:: Records supplied

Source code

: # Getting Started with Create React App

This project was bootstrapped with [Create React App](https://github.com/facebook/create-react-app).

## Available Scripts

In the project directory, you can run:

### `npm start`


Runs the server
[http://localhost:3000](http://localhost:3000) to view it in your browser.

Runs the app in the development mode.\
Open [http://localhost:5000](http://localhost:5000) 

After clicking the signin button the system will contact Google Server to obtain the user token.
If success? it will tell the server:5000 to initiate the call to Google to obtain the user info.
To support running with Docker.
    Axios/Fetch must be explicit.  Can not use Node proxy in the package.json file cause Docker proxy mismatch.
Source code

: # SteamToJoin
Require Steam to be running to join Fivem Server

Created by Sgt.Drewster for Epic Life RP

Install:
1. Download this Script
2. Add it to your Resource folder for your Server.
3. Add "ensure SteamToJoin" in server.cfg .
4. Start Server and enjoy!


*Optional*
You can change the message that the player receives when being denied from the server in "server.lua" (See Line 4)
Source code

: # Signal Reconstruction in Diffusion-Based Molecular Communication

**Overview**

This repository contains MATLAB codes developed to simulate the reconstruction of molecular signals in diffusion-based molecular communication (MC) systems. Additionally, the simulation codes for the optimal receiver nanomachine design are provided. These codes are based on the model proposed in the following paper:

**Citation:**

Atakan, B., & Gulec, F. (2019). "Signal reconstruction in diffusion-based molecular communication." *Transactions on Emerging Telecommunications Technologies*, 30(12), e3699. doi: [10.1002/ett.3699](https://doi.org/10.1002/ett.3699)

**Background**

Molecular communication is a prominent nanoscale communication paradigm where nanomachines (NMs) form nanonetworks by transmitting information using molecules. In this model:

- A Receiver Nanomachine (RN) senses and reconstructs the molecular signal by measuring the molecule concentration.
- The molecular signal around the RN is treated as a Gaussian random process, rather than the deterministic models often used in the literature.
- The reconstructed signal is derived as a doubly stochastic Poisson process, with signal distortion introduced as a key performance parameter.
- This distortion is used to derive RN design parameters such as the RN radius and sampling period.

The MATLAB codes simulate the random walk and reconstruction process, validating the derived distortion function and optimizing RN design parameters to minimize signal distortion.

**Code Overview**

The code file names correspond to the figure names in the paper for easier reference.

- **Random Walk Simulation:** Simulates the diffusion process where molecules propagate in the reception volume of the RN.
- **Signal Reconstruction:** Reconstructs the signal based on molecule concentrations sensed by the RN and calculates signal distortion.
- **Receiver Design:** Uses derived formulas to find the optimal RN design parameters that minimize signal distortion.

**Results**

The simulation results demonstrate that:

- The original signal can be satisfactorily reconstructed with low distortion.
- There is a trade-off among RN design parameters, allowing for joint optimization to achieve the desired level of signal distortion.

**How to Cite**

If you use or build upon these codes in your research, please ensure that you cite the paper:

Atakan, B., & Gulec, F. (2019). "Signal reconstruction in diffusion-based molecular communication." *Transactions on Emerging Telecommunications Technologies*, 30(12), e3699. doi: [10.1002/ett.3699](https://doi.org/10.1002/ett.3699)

::::

- Work to complete -
Once you find the line with "Runs the server" above, print it and every line after it up to and including the line with "After clicking the", exactly as written and nothing else.

- Exercise result -
Runs the server
[http://localhost:3000](http://localhost:3000) to view it in your browser.

Runs the app in the development mode.\
Open [http://localhost:5000](http://localhost:5000) 

After clicking the signin button the system will contact Google Server to obtain the user token.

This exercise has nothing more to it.